Institute of Measurement and Control. Functional Safety 2016
Page 3
Many of these concepts are specifically aimed at reducing systematic failures. Being systematic in our
approach is therefore, not surprisingly, a key aspect of combating systematic failures.
Adopting Relevant Techniques and Measures
In IEC61508 there are essentially three routes to achieving a specific systematic capability, Routes
1s, 2s and 3s. Route 1s is the route most often taken by product manufacturers, particularly for logic
solvers, and it involves the use of various techniques and measures (T&M’s) as outlined in tables
which are to be found in IEC61508-2 and IEC61508-3. These techniques and measures are
principally aimed at either controlling or avoiding systematic failures. There are selection criteria
included to help assess which techniques and measure should be selected and the degree of rigour
which should be employed depending on the targeted Systematic Capability.

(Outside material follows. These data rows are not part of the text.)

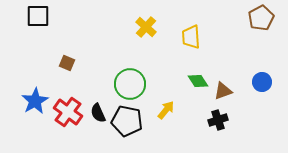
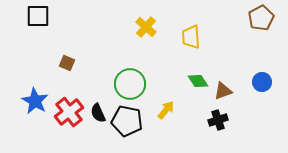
blue star: rotated 12 degrees counterclockwise
red cross: moved 1 px right; rotated 16 degrees clockwise
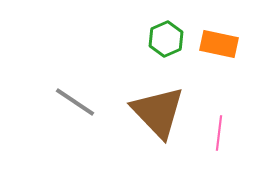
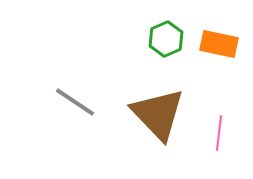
brown triangle: moved 2 px down
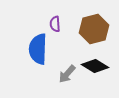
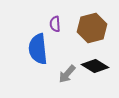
brown hexagon: moved 2 px left, 1 px up
blue semicircle: rotated 8 degrees counterclockwise
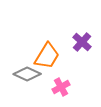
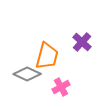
orange trapezoid: rotated 16 degrees counterclockwise
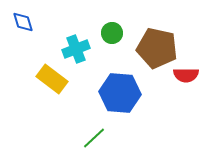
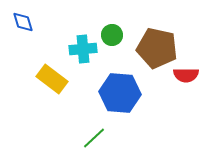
green circle: moved 2 px down
cyan cross: moved 7 px right; rotated 16 degrees clockwise
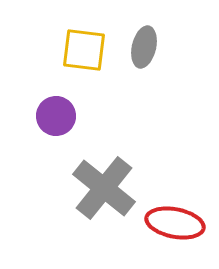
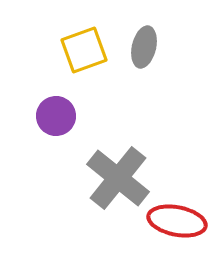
yellow square: rotated 27 degrees counterclockwise
gray cross: moved 14 px right, 10 px up
red ellipse: moved 2 px right, 2 px up
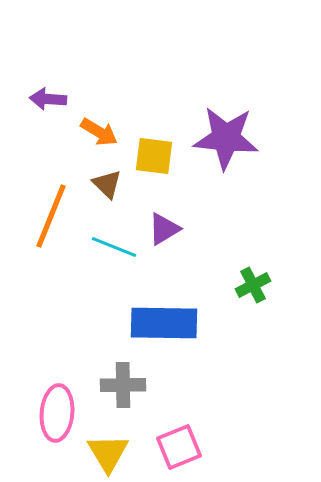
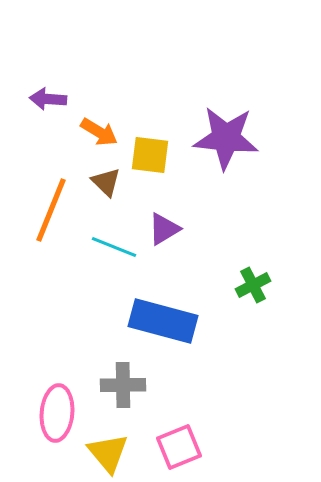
yellow square: moved 4 px left, 1 px up
brown triangle: moved 1 px left, 2 px up
orange line: moved 6 px up
blue rectangle: moved 1 px left, 2 px up; rotated 14 degrees clockwise
yellow triangle: rotated 9 degrees counterclockwise
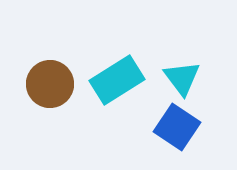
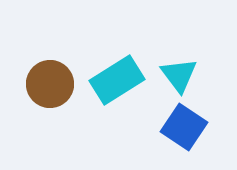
cyan triangle: moved 3 px left, 3 px up
blue square: moved 7 px right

Figure 2 An Example of Technique/Measure – Coded Processing
Route 2s is essentially a “proven in use” method and route 3s is more specialised and is specifically
for pre-existing software elements.
Software is of particular concern in relation to systematic error. It is difficult to assess software for
errors quantitatively so a more qualitative approach is typically used. The steps necessary to
maximise software safety integrity throughout the lifecycle are comprehensively addressed throughout
IEC 61508-3 and in the normative requirements contained in Annex A – which comprises 10 tables
covering the whole of the software lifecycle - and also in the associated informative aspects of Annex
B.
For a logic solver the target in terms of systematic capability is generally SC 3. This choice of SC level
dictates which of the various techniques and measures must be used. In some cases it is clear cut but
for some there are choices to be made. The degree of rigour with which these T&Ms have to be
implemented is also related to the SC level. The higher the SC the more rigour is required.

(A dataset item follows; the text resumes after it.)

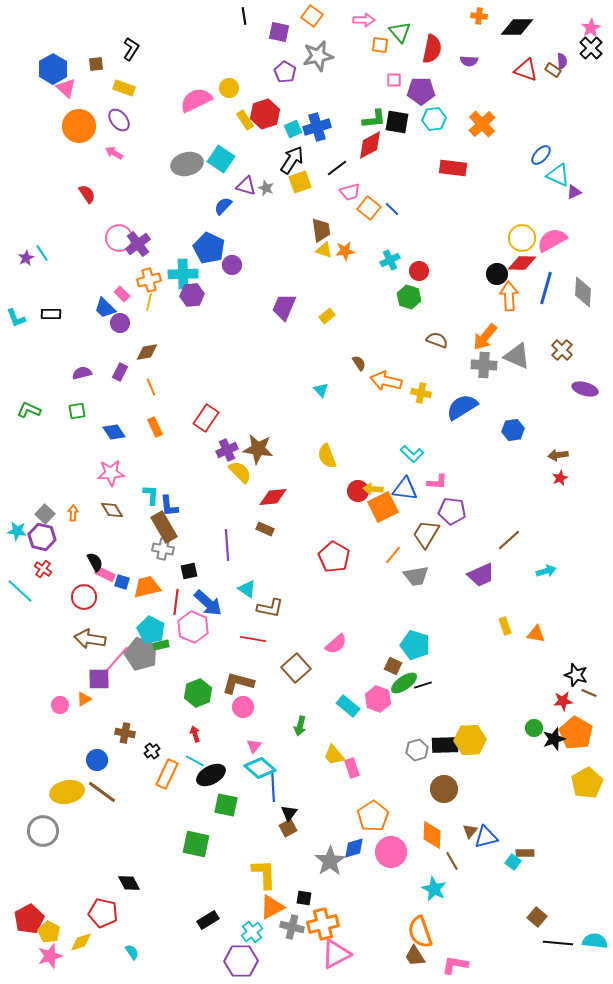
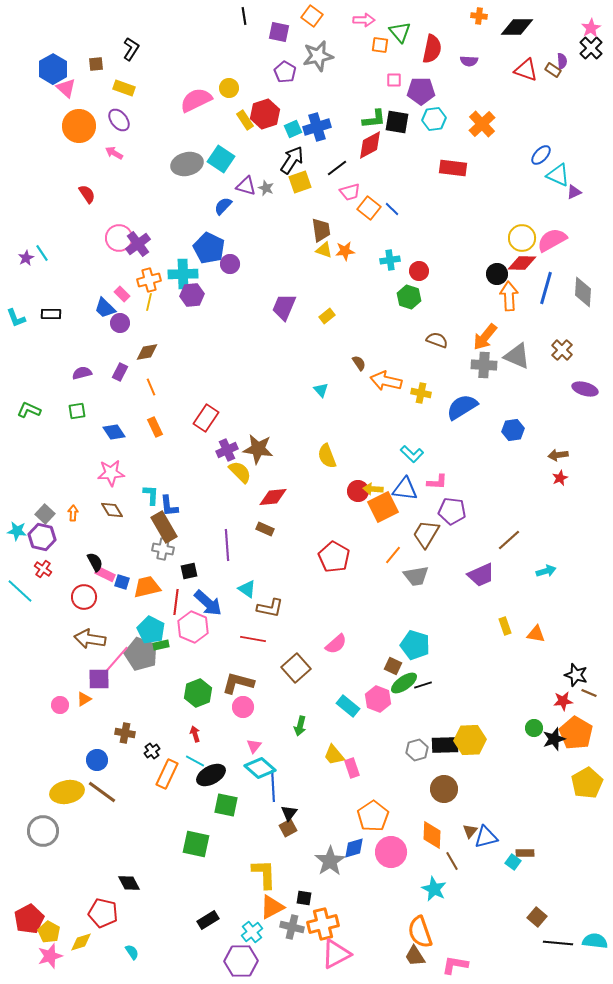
cyan cross at (390, 260): rotated 18 degrees clockwise
purple circle at (232, 265): moved 2 px left, 1 px up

Some of the T&Ms relate to ways of working such as “Project Management”, some relate to the way
in which a product works and its functionality so the selection can vary depending on which
techniques are applicable, but the selections are documented, as is the rationale for compliance. The
chosen functionality to meet the T&M requirements forms part of the overall product requirements
specification and are implemented as part of the product lifecycle management with full traceability
back to IEC 61508. Functional Safety is included as part of product lifecycle management. Extra
checks are made at the relevant quality gates / stages to ensure the necessary steps have been
taken to comply. This applies throughout the lifecycle.